Skidding Extra-Heavy Logs

      A sawmiller needs to move some multi-ton oak logs using a farm tractor, and gets advice on how to manage it. November 13, 2005

Does anyone have references, links, or advice on logging arches for skidding oak logs in the 3,000 to 5,000 lb range (up to 26 ft, 21" small end)? I am cutting some red oak on my farm so I can saw 24 ft wagon rails to fill an order.

My 60 hp 2 wheel drive tractor just can't do it safely. I've looked at the Bailey's arch and I don't see it handling the size logs I am felling. I would appreciate any recommendations or advice on how to skid logs in this size range safely, economically, and repeatedly.

Forum Responses
(Sawing and Drying Forum)
From contributor W:
Propane vendors have equipment that can handle stuff this big.

From contributor M:
Warren, do you have steep grades? Chains on your tractor will help up to a point. I've used them on my 57 hp 2 wd IH 3ph drawbar, and I chain one end up and go - if you have a grade problem, I don't think the arch will help.

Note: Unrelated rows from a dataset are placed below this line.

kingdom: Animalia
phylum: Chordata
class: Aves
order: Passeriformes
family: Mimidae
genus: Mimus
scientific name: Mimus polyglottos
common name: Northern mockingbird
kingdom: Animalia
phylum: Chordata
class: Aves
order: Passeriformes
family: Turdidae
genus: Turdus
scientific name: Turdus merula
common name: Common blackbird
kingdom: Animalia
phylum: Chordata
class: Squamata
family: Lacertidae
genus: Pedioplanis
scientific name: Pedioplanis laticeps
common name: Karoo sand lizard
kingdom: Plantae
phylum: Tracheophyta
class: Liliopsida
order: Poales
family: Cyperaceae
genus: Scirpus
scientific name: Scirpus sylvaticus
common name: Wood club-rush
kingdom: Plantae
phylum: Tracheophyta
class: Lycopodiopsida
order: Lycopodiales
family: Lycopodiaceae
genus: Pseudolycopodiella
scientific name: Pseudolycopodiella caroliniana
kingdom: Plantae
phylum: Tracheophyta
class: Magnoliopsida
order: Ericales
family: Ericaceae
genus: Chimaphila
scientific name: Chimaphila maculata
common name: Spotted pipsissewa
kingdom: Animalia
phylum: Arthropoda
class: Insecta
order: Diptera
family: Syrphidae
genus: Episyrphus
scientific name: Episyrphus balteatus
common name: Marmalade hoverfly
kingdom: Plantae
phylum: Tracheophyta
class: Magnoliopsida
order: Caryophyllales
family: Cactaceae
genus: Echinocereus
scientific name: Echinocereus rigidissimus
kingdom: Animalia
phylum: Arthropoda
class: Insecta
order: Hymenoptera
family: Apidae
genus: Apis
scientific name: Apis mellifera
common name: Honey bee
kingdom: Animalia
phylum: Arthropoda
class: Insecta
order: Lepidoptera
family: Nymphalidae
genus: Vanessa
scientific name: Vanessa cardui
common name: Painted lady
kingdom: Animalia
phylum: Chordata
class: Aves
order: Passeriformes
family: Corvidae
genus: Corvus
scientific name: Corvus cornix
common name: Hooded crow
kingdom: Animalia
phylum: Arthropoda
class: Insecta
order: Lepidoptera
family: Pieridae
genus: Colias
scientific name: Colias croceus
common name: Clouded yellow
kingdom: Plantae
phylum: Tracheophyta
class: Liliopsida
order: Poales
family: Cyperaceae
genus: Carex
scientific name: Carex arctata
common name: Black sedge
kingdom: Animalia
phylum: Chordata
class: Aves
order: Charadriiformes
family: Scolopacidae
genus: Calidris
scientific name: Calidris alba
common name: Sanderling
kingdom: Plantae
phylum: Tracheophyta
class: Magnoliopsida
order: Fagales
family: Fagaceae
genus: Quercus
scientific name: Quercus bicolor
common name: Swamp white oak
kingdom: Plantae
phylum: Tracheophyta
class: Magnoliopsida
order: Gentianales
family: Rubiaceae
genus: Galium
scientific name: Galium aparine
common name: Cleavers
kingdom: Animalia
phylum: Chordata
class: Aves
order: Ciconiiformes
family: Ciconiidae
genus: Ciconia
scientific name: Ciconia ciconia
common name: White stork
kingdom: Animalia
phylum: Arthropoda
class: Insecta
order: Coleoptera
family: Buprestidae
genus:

A snatch block up another tree will help too. Run a cable through it, keep the tractor on good ground, cable to the log and pull that way. Add front weight if you have to to offset drawbar weight. For a few long logs, it seems like there's got to be a way other than buying new equipment.

From contributor D:
I think you might want to contract someone to skid for you. If you start pulling larger logs around steep hills or even on flat surfaces with a tractor you should be very careful. They have been known to flip over backwards and when you least expect it - be very careful.

From the original questioner:
I have the steel and I just need the stub axles. Michael, I'm having problems even on flat ground. Traction is not a problem. But even with 600 lbs of factory weights on the front, the front end is coming up as soon as I apply a little up lift on the log and let out the clutch. As a former EMT in a couple rural counties, I have no interest in pushing the envelope till I break myself or the tractor.

From contributor P:
Warren, another trick with chain pulling on a tractor is to change the underneath chain attach point to a anchor point in front of the rear axle. You can also pull a log with the tractor reversed; this is ok for shorter distances. Rotational physics can really fight you on the larger heavy logs.

From contributor B:
You might build yourself a custom dolley (known as a grasshopper) like is used on pipeline work. Actually I don't see why you could not build one roughly double the wheel spread and give it a hitch compatible with your prime mover be it a tractor drawbar, 4x4 P/U with a Reese hitch, or pintle hook. You could then move 36" diameter logs up to 20 ft long without dragging them on the ground.